Bachir HabibThe West is often accused of using double standards in international politics. That is certainly true. But they are not the only ones. Some expatriate radicals do not miss a chance to “spit in the water they drink”.
Hani Al-Sibai, a 46-year-old radical Muslim cleric, has lived in Britain since 1994. He fled his homeland of Egypt where he was convicted by a military court in absentia of plotting terrorist attacks. Despite having been refused asylum nine years ago after British security chiefs concluded he was a senior member of the Islamic Jihad; he was, however, granted temporary permission to remain in the UK while the courts consider his appeal.
In his free time, Mr Al-Sibai continues to speak out against the West. In a debate on Al-Jazeera television aired last month, he declared live on television, very at ease with Big Ben and Westminster in the background, that Islamic fighters were humiliating Western forces, adding: "There are no real men except for the people of Islam. Look at the people who give reason to hold the head of Islam high, in politics they are the masters. In the battlefield they are the masters. They are the ones who rub in the mud the nose of the occupation forces in Afghanistan, in Iraq, in Palestine, throughout the world." He also contrasted Islamic extremists with pro-Western secular leaders in the Middle East, who, he said, "should be placed in public squares so that people can hit them with their shoes and spit on them".”
What Mr Al-Sibai forgets to mention is that unlike in our “Arab democratic States”, there exists in the West a Judicial power willing to stop the executive authorities power from expelling opponents, however controversial they might be, on a pure legal basis. While he and others are happy to benefit from its protection abroad, you don’t see this item high on their list of political priorities at home. After all the separation of powers, essential in a democratic system, is not yet part of our culture. But then neither is stoning other human beings for their opinions.
It seems like quite a hypocritical position to take. Why do you think he is doing this?
There is a remote possibility he could be a hypocrite.
no guys come on... he's not hypocrite... let's put it in another way, he's an opportunist who's trying to be smart. he is actually, because till now he's not in prison neither he's deported, at the contrary, he might become a british citizen one day, at least a political refugee...
wassim, i don't care about the why by the way, what i do care about are the implications and consequences of such trend of thinking. the why may lead to many rhetoric and ideological arguments about the responsibilty of western imperialism and sionism in perpetuating the arab helplessness... the constructive question in my view will be "how" to stop such dangerous people and denounce them. or "how" to create a new "society project" more convincing than the dark one proposed by the culture of jihad!...

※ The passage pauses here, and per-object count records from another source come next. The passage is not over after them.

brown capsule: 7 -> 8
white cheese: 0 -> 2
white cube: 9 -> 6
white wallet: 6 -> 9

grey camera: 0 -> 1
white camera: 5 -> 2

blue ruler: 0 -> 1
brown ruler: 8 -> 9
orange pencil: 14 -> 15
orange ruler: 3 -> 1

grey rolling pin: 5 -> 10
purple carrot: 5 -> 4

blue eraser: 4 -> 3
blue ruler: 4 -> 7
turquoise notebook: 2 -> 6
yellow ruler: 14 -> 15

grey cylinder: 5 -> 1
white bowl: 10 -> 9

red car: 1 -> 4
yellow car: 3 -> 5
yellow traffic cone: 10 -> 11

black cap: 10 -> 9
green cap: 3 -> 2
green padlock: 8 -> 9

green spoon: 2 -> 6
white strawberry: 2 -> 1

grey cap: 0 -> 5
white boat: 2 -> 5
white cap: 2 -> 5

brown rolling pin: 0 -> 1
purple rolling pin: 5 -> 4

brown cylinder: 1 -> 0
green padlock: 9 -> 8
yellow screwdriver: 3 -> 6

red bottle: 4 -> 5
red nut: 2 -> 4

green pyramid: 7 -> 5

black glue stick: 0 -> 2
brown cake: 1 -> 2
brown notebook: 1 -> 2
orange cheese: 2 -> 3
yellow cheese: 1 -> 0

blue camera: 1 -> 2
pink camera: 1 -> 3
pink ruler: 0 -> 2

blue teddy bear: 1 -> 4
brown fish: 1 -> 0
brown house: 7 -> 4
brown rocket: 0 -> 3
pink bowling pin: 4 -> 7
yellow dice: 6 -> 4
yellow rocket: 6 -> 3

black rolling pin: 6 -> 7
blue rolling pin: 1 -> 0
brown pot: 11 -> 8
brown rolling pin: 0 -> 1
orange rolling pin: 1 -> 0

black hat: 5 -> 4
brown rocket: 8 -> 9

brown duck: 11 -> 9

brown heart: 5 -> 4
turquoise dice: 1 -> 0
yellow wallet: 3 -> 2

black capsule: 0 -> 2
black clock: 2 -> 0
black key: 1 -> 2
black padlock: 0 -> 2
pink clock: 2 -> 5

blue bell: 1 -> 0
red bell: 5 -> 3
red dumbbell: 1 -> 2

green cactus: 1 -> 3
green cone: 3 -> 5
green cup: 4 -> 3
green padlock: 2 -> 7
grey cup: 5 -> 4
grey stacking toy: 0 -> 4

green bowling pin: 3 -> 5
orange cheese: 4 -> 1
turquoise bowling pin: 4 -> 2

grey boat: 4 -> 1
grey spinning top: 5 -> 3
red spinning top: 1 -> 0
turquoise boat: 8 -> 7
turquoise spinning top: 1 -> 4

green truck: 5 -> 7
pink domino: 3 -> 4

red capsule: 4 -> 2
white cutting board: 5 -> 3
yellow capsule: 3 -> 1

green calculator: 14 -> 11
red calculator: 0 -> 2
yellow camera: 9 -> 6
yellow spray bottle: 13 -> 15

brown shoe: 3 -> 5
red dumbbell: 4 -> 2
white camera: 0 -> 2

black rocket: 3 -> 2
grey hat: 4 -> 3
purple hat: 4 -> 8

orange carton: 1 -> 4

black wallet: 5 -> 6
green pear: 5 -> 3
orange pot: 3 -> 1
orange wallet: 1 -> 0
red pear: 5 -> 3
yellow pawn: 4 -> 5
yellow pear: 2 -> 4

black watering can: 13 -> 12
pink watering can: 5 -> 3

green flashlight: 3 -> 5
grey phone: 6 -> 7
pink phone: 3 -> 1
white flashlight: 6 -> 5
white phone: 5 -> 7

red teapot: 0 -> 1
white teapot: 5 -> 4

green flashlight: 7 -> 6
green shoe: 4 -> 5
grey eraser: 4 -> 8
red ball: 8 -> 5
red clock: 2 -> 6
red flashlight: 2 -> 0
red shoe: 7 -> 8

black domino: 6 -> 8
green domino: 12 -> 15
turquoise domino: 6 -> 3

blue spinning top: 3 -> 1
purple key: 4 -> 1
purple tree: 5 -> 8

no i will not go on the "why" ground and try to understand or explain such a sick behaviour and blame it on the industrial revolution in the early 20th century or the creation of israel in 1948!...
@Bachir"no guys come on... he's not hypocrite.."
He is an appalling hypocrite.
The Islamist ideology he proscribes to has a documented strategy for jihad for those not taking direct action,it's economic sabotage and with his use of,no doubt the benefit system and at the very least legal aid he does just that.Why do you think he resists deportation so vehemently,it's certainly not because he loves the UK.
Yes he is an appalling hypocrite and a frothing hatemonger spouting supremacist propaganda.One who would not reciprocate the same refuge and rule of law shown to him.He's a parasite denouncing the host while feeding off of it.